Singapore – Creative company Springboards has released an experimental project that studies the risks generative artificial intelligence poses to originality in creative work.
The piece, titled “Dangers of AI”, involved drawing inspiration from an existing advertisement to create a new one, demonstrating how AI-generated content can easily drift towards copyright infringement while producing outputs that “feel largely the same”. The resulting ad is set in the same environment as the original, with changes applied to the clip’s ending as well as to the appearances of the actors featured.


“We’re very aware of the irony here.
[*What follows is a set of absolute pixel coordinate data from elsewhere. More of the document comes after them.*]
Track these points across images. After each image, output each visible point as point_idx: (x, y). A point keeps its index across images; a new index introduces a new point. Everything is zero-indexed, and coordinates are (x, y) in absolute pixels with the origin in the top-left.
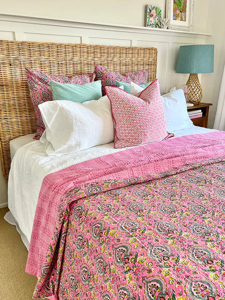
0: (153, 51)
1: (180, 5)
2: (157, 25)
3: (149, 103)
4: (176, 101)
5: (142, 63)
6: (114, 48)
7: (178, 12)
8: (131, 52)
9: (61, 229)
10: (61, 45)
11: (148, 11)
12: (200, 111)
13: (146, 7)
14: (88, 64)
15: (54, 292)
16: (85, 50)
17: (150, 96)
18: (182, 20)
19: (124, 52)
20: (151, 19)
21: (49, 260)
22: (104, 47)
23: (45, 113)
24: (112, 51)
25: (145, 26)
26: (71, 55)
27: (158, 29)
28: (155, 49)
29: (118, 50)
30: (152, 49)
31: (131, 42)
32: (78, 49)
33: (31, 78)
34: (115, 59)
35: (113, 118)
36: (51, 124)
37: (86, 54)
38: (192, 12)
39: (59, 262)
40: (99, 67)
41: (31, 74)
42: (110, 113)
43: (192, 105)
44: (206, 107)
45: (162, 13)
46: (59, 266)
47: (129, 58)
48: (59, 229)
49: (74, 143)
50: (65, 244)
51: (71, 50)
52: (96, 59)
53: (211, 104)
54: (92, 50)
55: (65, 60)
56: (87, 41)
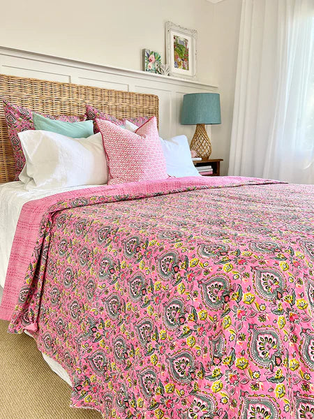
0: (154, 99)
1: (182, 53)
2: (156, 71)
3: (145, 137)
4: (177, 144)
5: (141, 110)
6: (110, 91)
7: (179, 60)
8: (128, 97)
9: (43, 244)
10: (46, 82)
11: (146, 55)
12: (210, 167)
13: (144, 51)
14: (78, 106)
15: (33, 321)
16: (75, 90)
17: (146, 132)
18: (184, 68)
19: (121, 96)
20: (150, 64)
21: (28, 281)
22: (96, 89)
23: (25, 142)
24: (106, 94)
25: (144, 70)
26: (58, 94)
27: (157, 75)
28: (156, 97)
29: (113, 94)
30: (152, 96)
31: (128, 87)
32: (67, 88)
33: (10, 112)
34: (110, 104)
35: (106, 153)
36: (32, 154)
37: (75, 95)
38: (195, 62)
39: (40, 282)
40: (91, 108)
41: (10, 108)
42: (102, 148)
43: (201, 159)
44: (216, 162)
45: (162, 59)
46: (39, 288)
47: (126, 104)
48: (40, 243)
49: (59, 177)
50: (46, 261)
51: (57, 88)
52: (87, 101)
53: (222, 160)
54: (83, 91)
55: (51, 99)
56: (76, 81)
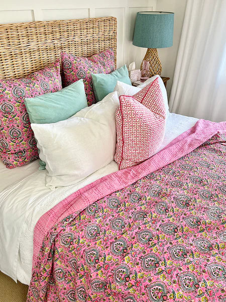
6: (74, 23)
8: (91, 25)
10: (10, 27)
16: (42, 30)
19: (85, 26)
26: (25, 40)
28: (114, 20)
31: (89, 11)
32: (33, 30)
34: (77, 39)
37: (43, 36)
40: (66, 55)
47: (90, 35)
52: (56, 42)
53: (169, 79)
54: (50, 29)
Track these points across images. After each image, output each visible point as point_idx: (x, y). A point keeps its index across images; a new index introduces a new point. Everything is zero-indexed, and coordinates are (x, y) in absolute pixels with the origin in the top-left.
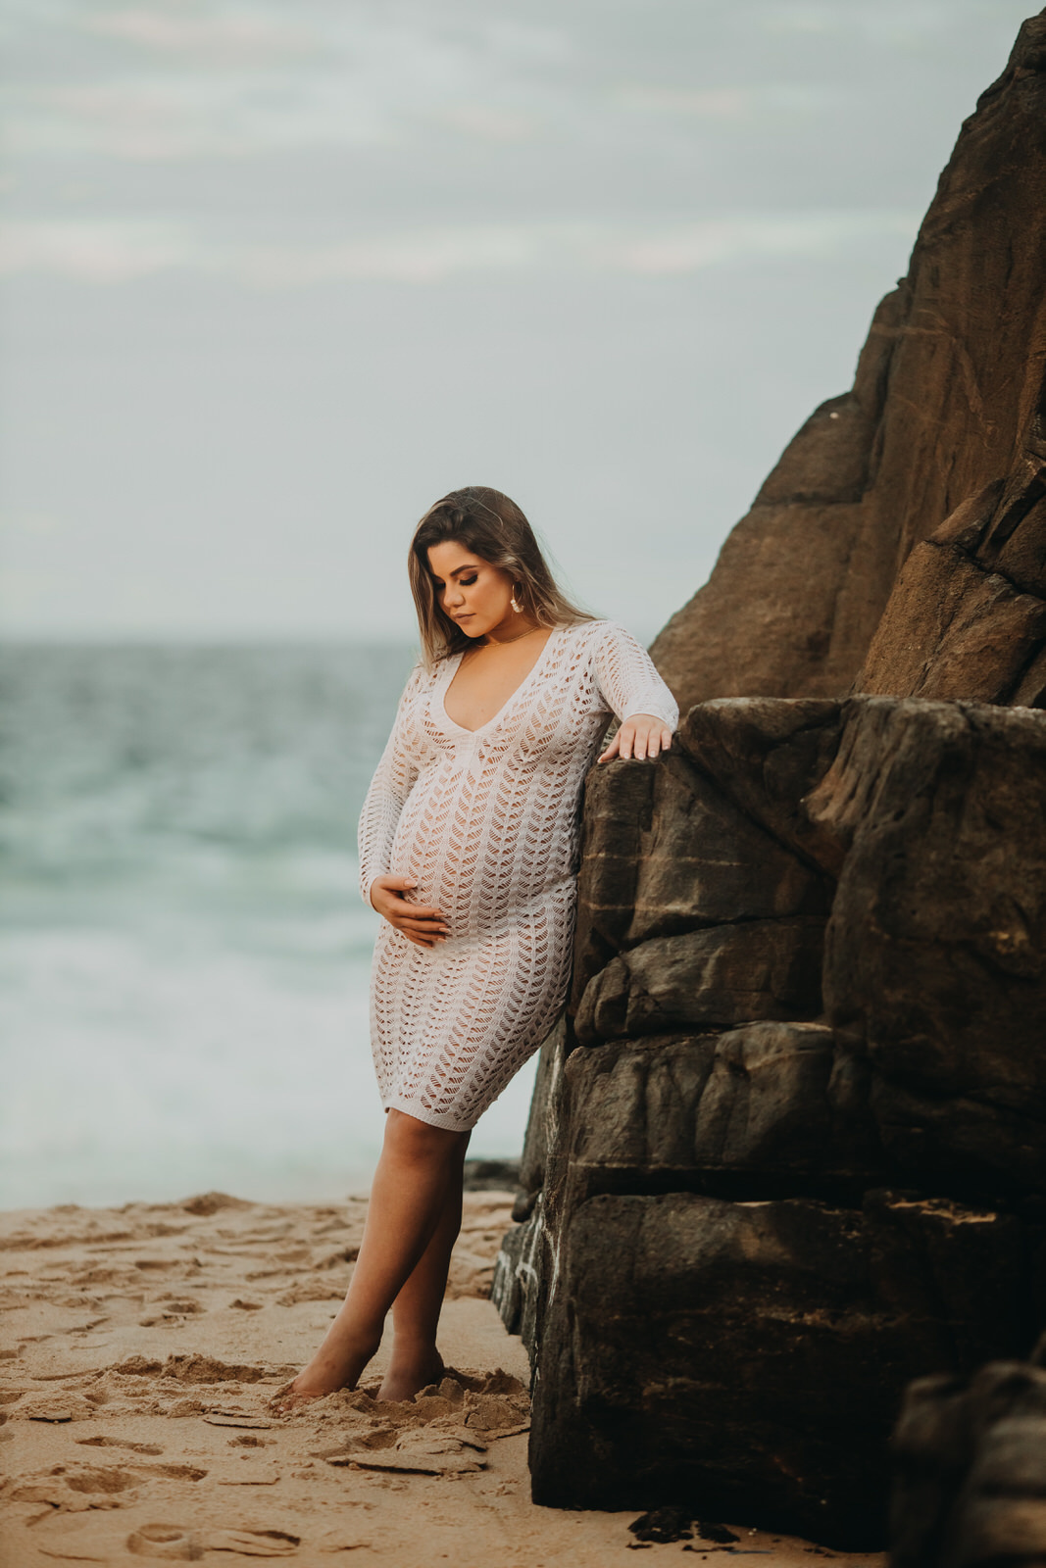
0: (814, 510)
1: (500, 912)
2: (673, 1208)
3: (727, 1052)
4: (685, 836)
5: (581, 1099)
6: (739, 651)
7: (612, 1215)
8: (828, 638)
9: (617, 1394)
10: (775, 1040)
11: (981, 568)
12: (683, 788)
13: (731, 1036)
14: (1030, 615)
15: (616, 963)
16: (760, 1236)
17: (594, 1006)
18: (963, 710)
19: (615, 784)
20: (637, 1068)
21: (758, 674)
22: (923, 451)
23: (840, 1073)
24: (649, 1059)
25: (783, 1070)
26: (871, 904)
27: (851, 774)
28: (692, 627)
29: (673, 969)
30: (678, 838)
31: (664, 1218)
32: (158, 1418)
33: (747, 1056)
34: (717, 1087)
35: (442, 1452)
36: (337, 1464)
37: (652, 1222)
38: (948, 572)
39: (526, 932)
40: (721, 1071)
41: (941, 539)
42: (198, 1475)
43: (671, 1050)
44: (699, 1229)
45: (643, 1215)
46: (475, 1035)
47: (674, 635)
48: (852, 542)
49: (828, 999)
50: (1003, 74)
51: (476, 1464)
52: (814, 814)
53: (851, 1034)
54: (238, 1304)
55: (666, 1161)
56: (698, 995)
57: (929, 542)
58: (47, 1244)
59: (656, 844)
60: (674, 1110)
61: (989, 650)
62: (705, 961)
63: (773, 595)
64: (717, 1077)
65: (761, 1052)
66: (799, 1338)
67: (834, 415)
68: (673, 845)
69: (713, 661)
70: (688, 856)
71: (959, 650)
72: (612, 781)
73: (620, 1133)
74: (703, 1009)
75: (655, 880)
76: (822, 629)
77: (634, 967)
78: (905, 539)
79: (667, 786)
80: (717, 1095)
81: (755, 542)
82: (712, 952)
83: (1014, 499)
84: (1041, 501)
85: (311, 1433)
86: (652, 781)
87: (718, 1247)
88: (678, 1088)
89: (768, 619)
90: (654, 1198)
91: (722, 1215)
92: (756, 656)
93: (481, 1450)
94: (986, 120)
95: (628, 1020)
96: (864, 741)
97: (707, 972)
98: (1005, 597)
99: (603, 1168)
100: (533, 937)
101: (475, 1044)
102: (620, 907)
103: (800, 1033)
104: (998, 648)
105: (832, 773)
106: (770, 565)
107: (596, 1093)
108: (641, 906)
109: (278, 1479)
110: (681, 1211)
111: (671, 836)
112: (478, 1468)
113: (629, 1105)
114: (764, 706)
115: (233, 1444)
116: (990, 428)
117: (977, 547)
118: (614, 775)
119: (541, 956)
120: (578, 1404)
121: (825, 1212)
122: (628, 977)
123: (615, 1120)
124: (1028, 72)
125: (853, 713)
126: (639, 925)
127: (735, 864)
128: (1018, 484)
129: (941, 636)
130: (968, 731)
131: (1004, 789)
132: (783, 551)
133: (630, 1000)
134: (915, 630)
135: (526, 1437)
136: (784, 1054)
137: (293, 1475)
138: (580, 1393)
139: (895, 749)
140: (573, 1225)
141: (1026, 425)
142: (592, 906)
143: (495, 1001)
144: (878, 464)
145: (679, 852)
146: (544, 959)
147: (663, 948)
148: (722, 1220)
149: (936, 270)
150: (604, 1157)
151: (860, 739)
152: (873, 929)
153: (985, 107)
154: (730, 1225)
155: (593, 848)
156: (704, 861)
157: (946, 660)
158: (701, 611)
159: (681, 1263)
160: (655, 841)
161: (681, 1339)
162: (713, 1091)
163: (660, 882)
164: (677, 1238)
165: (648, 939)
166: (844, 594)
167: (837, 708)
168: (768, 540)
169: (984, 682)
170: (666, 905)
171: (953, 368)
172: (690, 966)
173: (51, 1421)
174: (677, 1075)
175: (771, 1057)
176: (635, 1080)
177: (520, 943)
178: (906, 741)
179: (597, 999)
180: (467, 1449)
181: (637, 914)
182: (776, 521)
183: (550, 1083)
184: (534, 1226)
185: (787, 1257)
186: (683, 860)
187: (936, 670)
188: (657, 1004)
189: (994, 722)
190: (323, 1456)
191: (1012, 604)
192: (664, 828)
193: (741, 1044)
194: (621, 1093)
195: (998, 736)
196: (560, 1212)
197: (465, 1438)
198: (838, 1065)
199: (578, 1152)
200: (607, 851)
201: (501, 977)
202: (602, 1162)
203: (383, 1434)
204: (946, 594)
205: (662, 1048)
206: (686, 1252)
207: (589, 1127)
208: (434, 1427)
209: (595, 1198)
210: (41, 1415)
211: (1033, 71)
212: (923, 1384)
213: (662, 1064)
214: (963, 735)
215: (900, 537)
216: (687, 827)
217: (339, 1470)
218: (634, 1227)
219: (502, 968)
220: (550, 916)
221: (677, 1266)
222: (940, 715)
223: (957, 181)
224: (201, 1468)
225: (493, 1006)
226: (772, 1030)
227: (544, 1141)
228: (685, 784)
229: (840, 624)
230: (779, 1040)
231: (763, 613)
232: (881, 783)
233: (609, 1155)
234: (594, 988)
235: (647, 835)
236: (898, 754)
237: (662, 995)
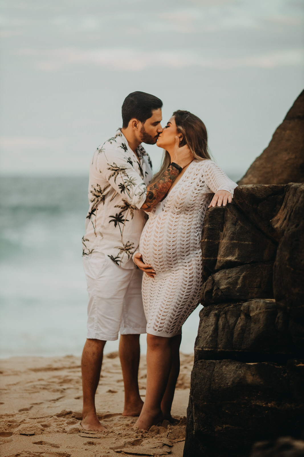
0: (303, 121)
1: (175, 262)
2: (224, 365)
3: (244, 309)
4: (234, 233)
6: (277, 170)
7: (204, 367)
9: (206, 430)
10: (259, 305)
12: (234, 216)
13: (246, 304)
15: (210, 278)
16: (253, 375)
17: (203, 293)
19: (211, 215)
20: (216, 315)
23: (278, 318)
24: (220, 312)
25: (261, 316)
26: (287, 258)
27: (286, 210)
28: (262, 162)
29: (228, 280)
30: (231, 234)
31: (221, 369)
32: (64, 434)
33: (250, 311)
34: (241, 322)
35: (155, 448)
36: (117, 452)
37: (217, 370)
39: (186, 268)
40: (243, 316)
43: (227, 309)
44: (232, 373)
45: (215, 367)
46: (169, 303)
47: (256, 164)
49: (275, 292)
51: (167, 452)
52: (274, 226)
53: (282, 304)
54: (110, 391)
55: (223, 348)
56: (236, 289)
59: (224, 236)
60: (226, 330)
62: (239, 277)
63: (288, 150)
64: (241, 318)
65: (255, 309)
66: (267, 412)
68: (229, 236)
69: (268, 173)
70: (235, 240)
72: (210, 214)
73: (209, 338)
74: (238, 294)
75: (223, 249)
77: (216, 279)
79: (228, 216)
80: (240, 325)
81: (283, 132)
82: (241, 274)
85: (114, 440)
86: (224, 214)
87: (238, 379)
88: (228, 322)
89: (287, 158)
90: (219, 361)
91: (240, 368)
92: (282, 171)
93: (170, 447)
95: (213, 298)
96: (290, 199)
97: (240, 281)
99: (203, 350)
100: (188, 269)
101: (169, 306)
102: (212, 258)
103: (267, 303)
105: (280, 211)
106: (288, 140)
107: (203, 324)
108: (218, 258)
110: (227, 366)
111: (229, 233)
112: (167, 453)
113: (212, 328)
115: (85, 444)
118: (211, 212)
119: (191, 276)
120: (194, 433)
121: (276, 367)
122: (214, 283)
123: (208, 333)
125: (288, 190)
126: (218, 264)
127: (250, 243)
132: (293, 135)
133: (213, 291)
136: (261, 311)
138: (194, 430)
139: (297, 202)
143: (175, 292)
145: (231, 239)
146: (192, 277)
147: (225, 273)
148: (240, 370)
150: (203, 346)
151: (288, 198)
152: (287, 266)
154: (243, 371)
156: (240, 242)
158: (265, 157)
159: (226, 384)
160: (224, 235)
161: (227, 411)
162: (239, 323)
163: (225, 249)
164: (225, 376)
165: (221, 270)
167: (283, 188)
168: (288, 132)
170: (227, 258)
172: (234, 279)
173: (27, 435)
174: (228, 318)
175: (257, 312)
176: (215, 319)
177: (184, 272)
178: (301, 199)
179: (204, 291)
180: (165, 446)
181: (218, 261)
182: (291, 125)
185: (262, 383)
186: (233, 242)
188: (222, 292)
190: (114, 449)
192: (227, 230)
193: (249, 307)
194: (210, 324)
197: (164, 443)
198: (279, 315)
200: (208, 239)
201: (177, 284)
202: (202, 348)
203: (138, 441)
205: (224, 308)
206: (228, 381)
207: (200, 336)
208: (156, 438)
209: (199, 361)
210: (24, 433)
213: (223, 314)
216: (235, 230)
217: (118, 454)
218: (211, 371)
219: (178, 280)
220: (194, 262)
221: (225, 386)
224: (69, 454)
225: (174, 293)
226: (258, 302)
228: (235, 215)
230: (260, 305)
231: (285, 156)
232: (293, 214)
233: (205, 346)
235: (221, 233)
236: (298, 204)
237: (223, 289)
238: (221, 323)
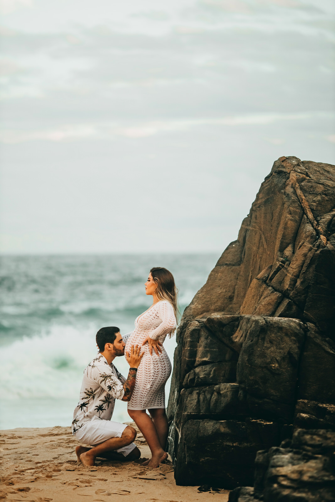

We’re dramatising the problem of large models sending everyone to the same place by deliberately using a technique that exposes how easily they drift into infringement,” said Springboards CEO and co-founder Pip Bingemann. “But sometimes the only way to show the danger is to step into it. This work is about making those risks visible, not pretending they don’t exist.”
According to the company, the experiment highlights a gap between what large language models are currently capable of producing and what creative agencies require in practice.
Amy Tucker, CMO and co-founder of Springboards, added, “The models are powerful, but they narrow creative possibilities as much as they expand them. Creativity needs tools built for the craft, not systems that smooth every idea into the same outcome.”
Springboards also cautioned against reliance on shortcuts and the homogenisation of ideas in the creative industry, emphasising the need for tools that actively support originality and creative variation.